Hier soir, lors d’une conférence proposée au Mémorial de la Shoah, en partenariat avec EEIF, en marge de la lecture des noms, Rachel Jedinak a témoigné.

Son intervention passionnante et impressionnante a été suivie par la projection du documentaire de Laurent Joly (historien) et David Korn-Brzoza (réalisateur). Ce documentaire cherchait à transmettre les diverses formes d’humanité liées à la Shoah.

 

Transmettre et entretenir le souvenir

La multitude des témoignages sur la Shoah forgent des compréhensions singulières.

Rachel Jedinak a rappelé son implication pour la pose de plaques commémoratives dans les écoles, afin d’honorer la mémoire des élèves déportés.

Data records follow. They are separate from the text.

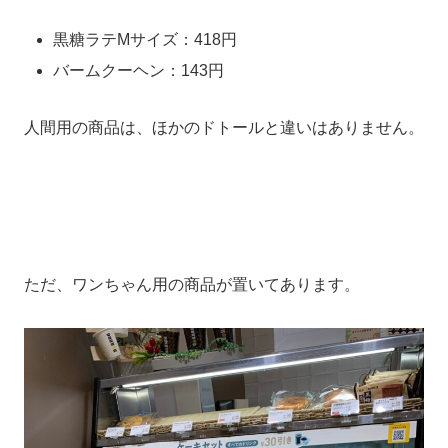
黒糖ラテMサイズ：418円
バームクーヘン：143円
人間用の商品は、ほかのドトールと違いはありません。
ただ、ワンちゃん用の商品が置いてあります。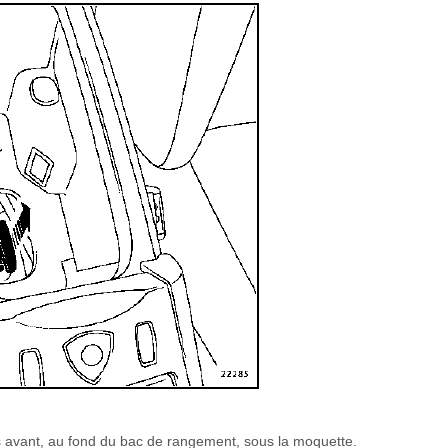
s avant, au fond du bac de rangement, sous la moquette.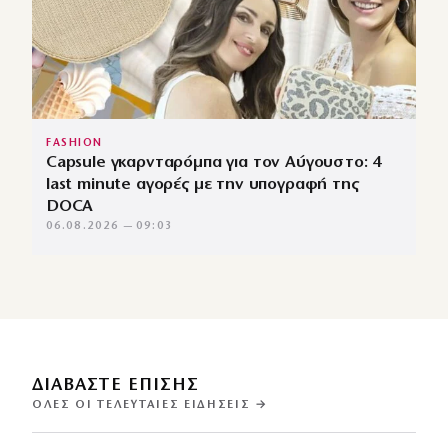
FASHION
Capsule γκαρνταρόμπα για τον Αύγουστο: 4
last minute αγορές με την υπογραφή της
DOCA
06.08.2026 — 09:03
ΔΙΑΒΑΣΤΕ ΕΠΙΣΗΣ
ΌΛΕΣ ΟΙ ΤΕΛΕΥΤΑΊΕΣ ΕΙΔΉΣΕΙΣ →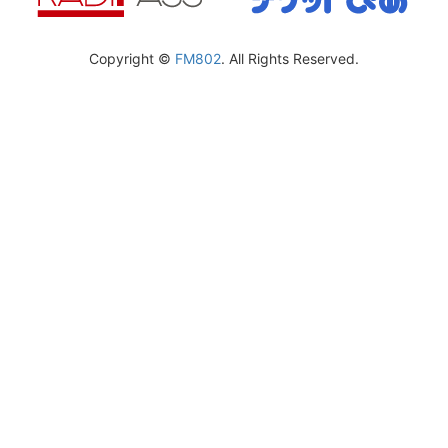
Copyright ©
FM802
. All Rights Reserved.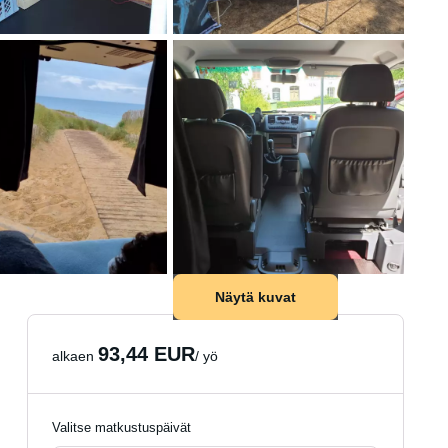
Näytä kuvat
93,44 EUR
alkaen
/ yö
Valitse matkustuspäivät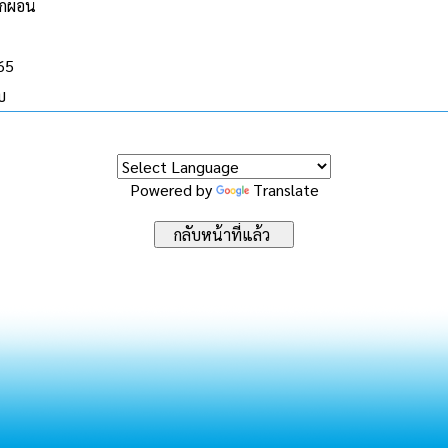
กผ่อน
565
บ
Powered by
Translate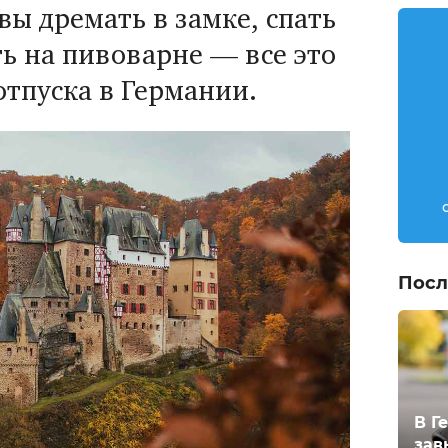
вы дремать в замке, спать
ть на пивоварне — все это
отпуска в Германии.
Посл
В Г
зав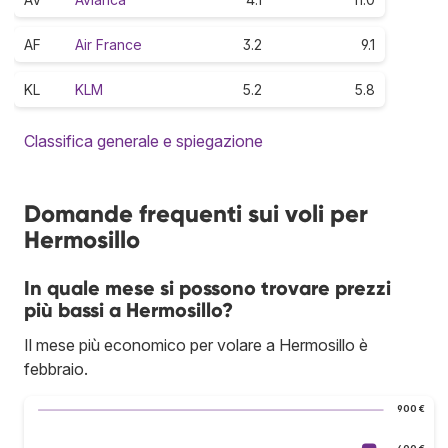
AF
Air France
3.2
9.1
KL
KLM
5.2
5.8
Classifica generale e spiegazione
Domande frequenti sui voli per
Hermosillo
In quale mese si possono trovare prezzi
più bassi a Hermosillo?
Il mese più economico per volare a Hermosillo è
febbraio.
900 €
600 €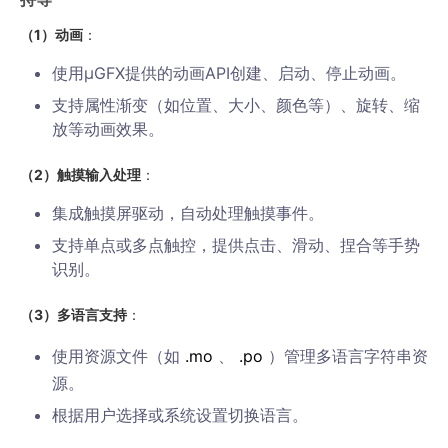
（1）动画
：
使用µGFX提供的动画API创建、启动、停止动画。
支持属性渐变（如位置、大小、颜色等）、旋转、缩
放等动画效果。
（2）触摸输入处理
：
集成触摸屏驱动，自动处理触摸事件。
支持单点或多点触控，提供点击、滑动、捏合等手势
识别。
（3）多语言支持
：
使用资源文件（如
.mo
、
.po
）管理多语言字符串资
源。
根据用户选择或系统设置切换语言。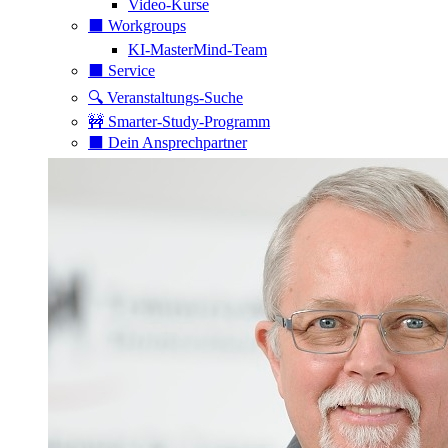
Video-Kurse
⬛️ Workgroups
KI-MasterMind-Team
⬛️ Service
🔍 Veranstaltungs-Suche
🚧 Smarter-Study-Programm
⬛️ Dein Ansprechpartner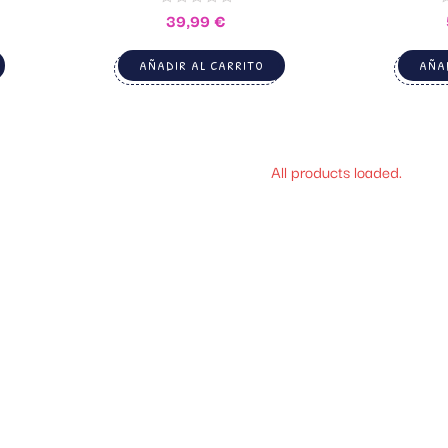
39,99
€
AÑADIR AL CARRITO
AÑAD
All products loaded.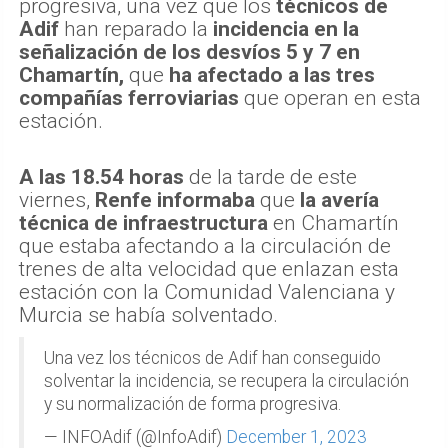
progresiva, una vez que los
técnicos de
Adif
han reparado la
incidencia en la
señalización de los desvíos 5 y 7 en
Chamartín,
que
ha afectado a las tres
compañías ferroviarias
que operan en esta
estación.
A las 18.54 horas
de la tarde de este
viernes,
Renfe informaba
que
la avería
técnica de infraestructura
en Chamartín
que estaba afectando a la circulación de
trenes de alta velocidad que enlazan esta
estación con la Comunidad Valenciana y
Murcia se había solventado.
Una vez los técnicos de Adif han conseguido
solventar la incidencia, se recupera la circulación
y su normalización de forma progresiva.
— INFOAdif (@InfoAdif)
December 1, 2023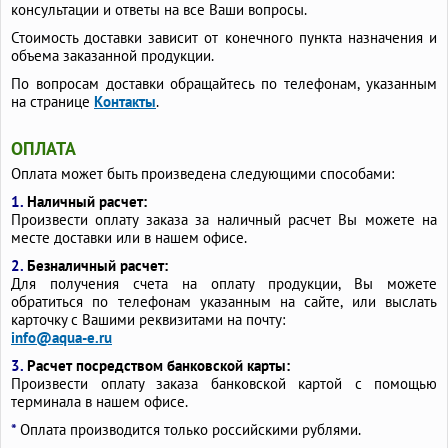
консультации и ответы на все Ваши вопросы.
Стоимость доставки зависит от конечного пункта назначения и
объема заказанной продукции.
По вопросам доставки обращайтесь по телефонам, указанным
на странице
Контакты
.
ОПЛАТА
Оплата может быть произведена следующими способами:
1.
Наличный расчет:
Произвести оплату заказа за наличный расчет Вы можете на
месте доставки или в нашем офисе.
2.
Безналичный расчет:
Для получения счета на оплату продукции, Вы можете
обратиться по телефонам указанным на сайте, или выслать
карточку с Вашими реквизитами на почту:
info@aqua-e.ru
3.
Расчет посредством банковской карты:
Произвести оплату заказа банковской картой с помощью
терминала в нашем офисе.
*
Оплата производится только российскими рублями.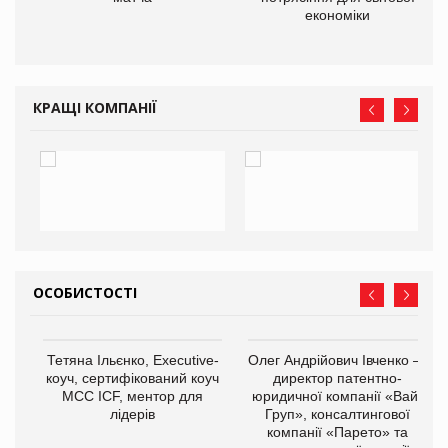
економіки
КРАЩІ КОМПАНІЇ
ОСОБИСТОСТІ
,
Тетяна Ільєнко, Executive-
Олег Андрійович Івченко —
ОВ
коуч, сертифікований коуч
директор патентно-
МСС ICF, ментор для
юридичної компанії «Вайз
лідерів
Груп», консалтингової
компанії «Парето» та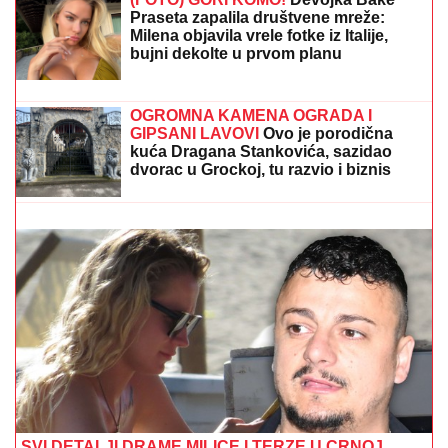
Dino Merlin obradio od stranih
izvođača - ostaćete u čudu kad vidite
spisak
(FOTO) GORI KOMO!
Devojka Bake
Praseta zapalila društvene mreže:
Milena objavila vrele fotke iz Italije,
bujni dekolte u prvom planu
SIN BRUTALNO TUKAO MAJKU DO SMRTI!
Strašni
detalji jezivog zločina na Novom Beogradu: Nakon
ubistva pokušao da skoči sa terase!
OGROMNA KAMENA OGRADA I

Cela m’a rappelé une cérémonie de pose de plaque qui avait eu lieu dans mon école élémentaire, en octobre 2006. A cette époque, et pour la première fois, je m’étais senti acteur de la transmission.

Cette cérémonie avait fait évoluer ma perception et, donc, ce que je transmettrai à mon tour.

Chaque année, Yom HaShoah me montre à quel point ma compréhension et ma perception sont vivantes et évolutives.

Cette journée du souvenir me rappelle aussi, parfois douloureusement, que cette partie de l’Histoire me concerne personnellement, qu'elle fait aussi partie de notre histoire commune, et qu’elle peut être la clé d’une compréhension de problématiques contemporaines.